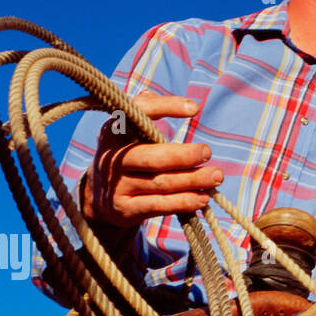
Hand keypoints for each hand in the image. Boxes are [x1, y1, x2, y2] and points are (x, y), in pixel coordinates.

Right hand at [81, 92, 222, 228]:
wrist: (100, 198)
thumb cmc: (128, 156)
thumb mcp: (130, 133)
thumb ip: (151, 113)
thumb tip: (188, 106)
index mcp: (114, 131)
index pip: (139, 113)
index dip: (166, 107)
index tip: (194, 109)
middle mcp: (113, 158)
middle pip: (153, 158)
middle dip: (184, 156)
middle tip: (207, 152)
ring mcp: (118, 185)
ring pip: (161, 183)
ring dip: (192, 180)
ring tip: (216, 176)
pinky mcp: (126, 210)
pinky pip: (160, 206)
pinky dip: (184, 202)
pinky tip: (203, 198)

__________________________________________________

- **ACTIVITY**: Print the whole listing above once more, word for word, without its pictures.

- **TASK SOLUTION**:
Hand keypoints for each hand in the image. Boxes are [x1, y1, x2, y2] and points are (x, y), in pixel coordinates.

Right hand at [81, 92, 222, 228]:
wrist: (100, 198)
thumb cmc: (128, 156)
thumb mcp: (130, 133)
thumb ip: (151, 113)
thumb tip: (188, 106)
index mcp: (114, 131)
index pip: (139, 113)
index dip: (166, 107)
index tip: (194, 109)
middle mcp: (113, 158)
middle pip: (153, 158)
middle dip: (184, 156)
middle tip: (207, 152)
ring mcp: (118, 185)
ring pip: (161, 183)
ring dip: (192, 180)
ring tip: (216, 176)
pinky mcp: (126, 210)
pinky pip: (160, 206)
pinky dip: (184, 202)
pinky tip: (203, 198)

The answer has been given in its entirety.